Ns1 dating in usa org
In contrast, the NS1 proteins of other influenza virus strains, including A/Victoria/3/75 (Vic), efficiently limit ISRE activation probably by blocking a posttranscriptional process (10).
These data suggest that, unlike other NS1 proteins, PR8/NS1 is incapable of inhibiting the posttranscriptional processing of cellular pre-m RNAs, and thus may limit the synthesis of IFN-β by a pretranscriptional mechanism that is distinct from the posttranscriptional process adopted by many other strains.
These data suggest that activation of PI3K signaling in influenza A virus-infected cells is important for efficient virus replication.
Influenza A viruses are globally important human and animal respiratory pathogens that are responsible for both seasonal “flu” outbreaks, and periodic world-wide pandemics (1).
We observed that activation of PI3K also aids the replication of influenza A virus.
By using reverse genetics, a mutant influenza virus (Ud strain) was generated that contains an amino acid substitution in NS1 at the highly conserved tyrosine residue 89.

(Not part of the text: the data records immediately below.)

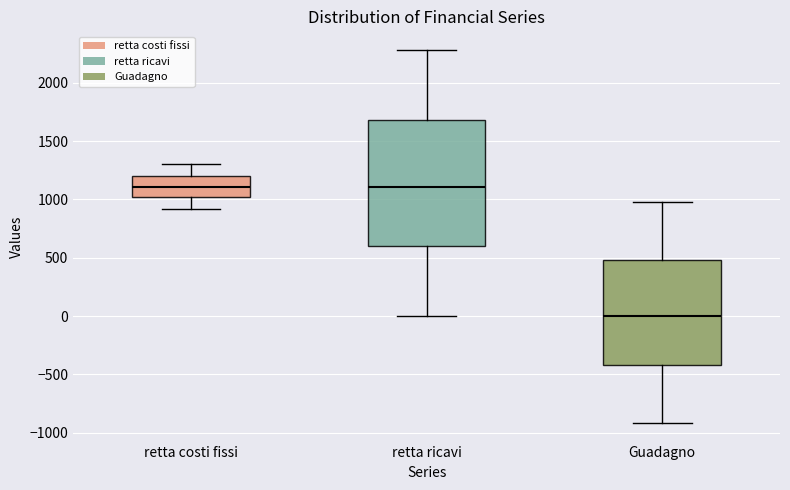

Which box is the tallest, from its lower edge to its upper edge?

retta ricavi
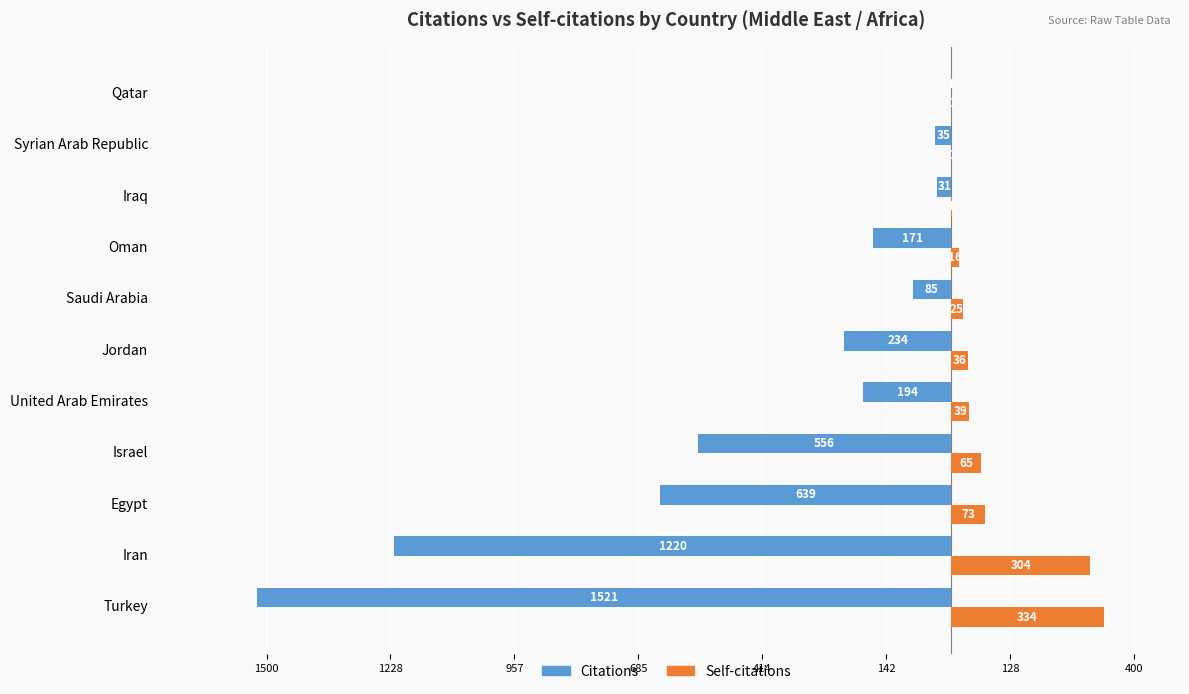

What are all the series names shown in the legend?

Citations, Self-citations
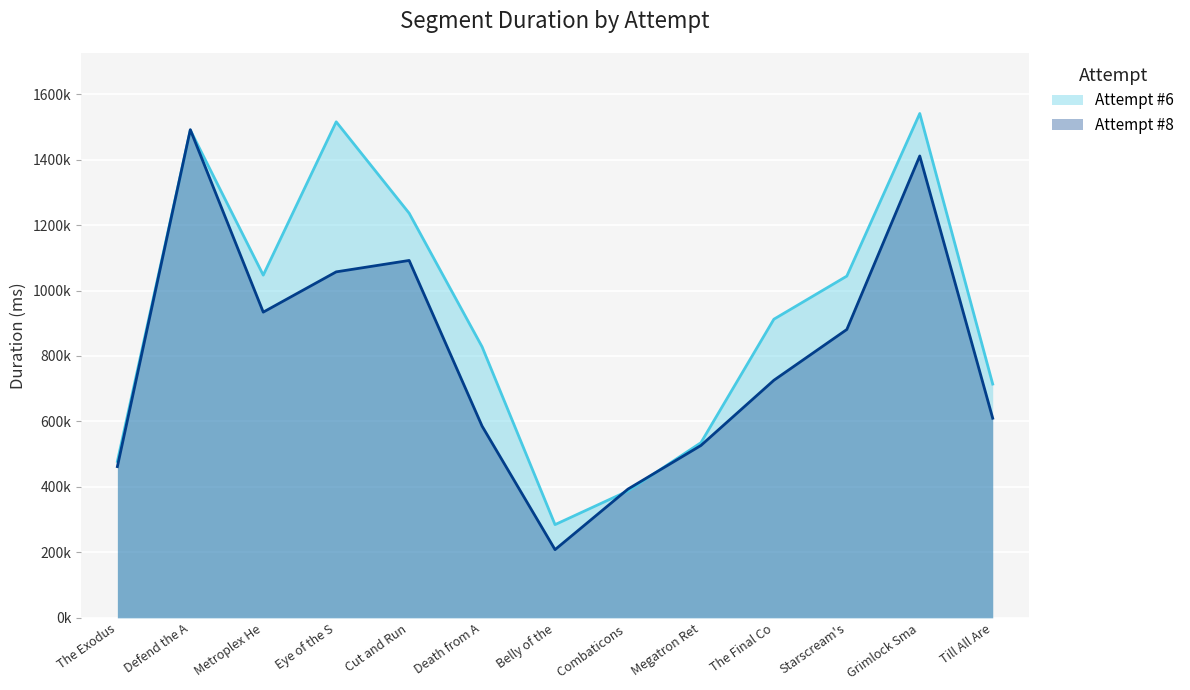

Where is the first local minimum for Attempt #6?

Metroplex He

Here, we report that NS1 binds directly to p85β, a regulatory subunit of phosphatidylinositol-3-kinase (PI3K), but not to the related p85α subunit.
This mutant is unable to bind p85β or activate PI3K signaling, and forms smaller plaques and grows less efficiently than WT Ud influenza virus.
A HEp2 cell line was isolated that constitutively expresses a V5 epitope-tagged form of PR8/NS1, an influenza virus protein that has been reported to limit both the production and downstream effects of IFN (3, 4).
Mutational analysis of a potential SH2-binding motif within NS1 indicated that the highly conserved tyrosine at residue 89 is important for both the interaction with p85β, and the activation of PI3K.
A mutant influenza virus (A/Udorn/72) expressing NS1 with the Y89F amino acid substitution exhibited a small-plaque phenotype, and grew more slowly in tissue culture than WT virus.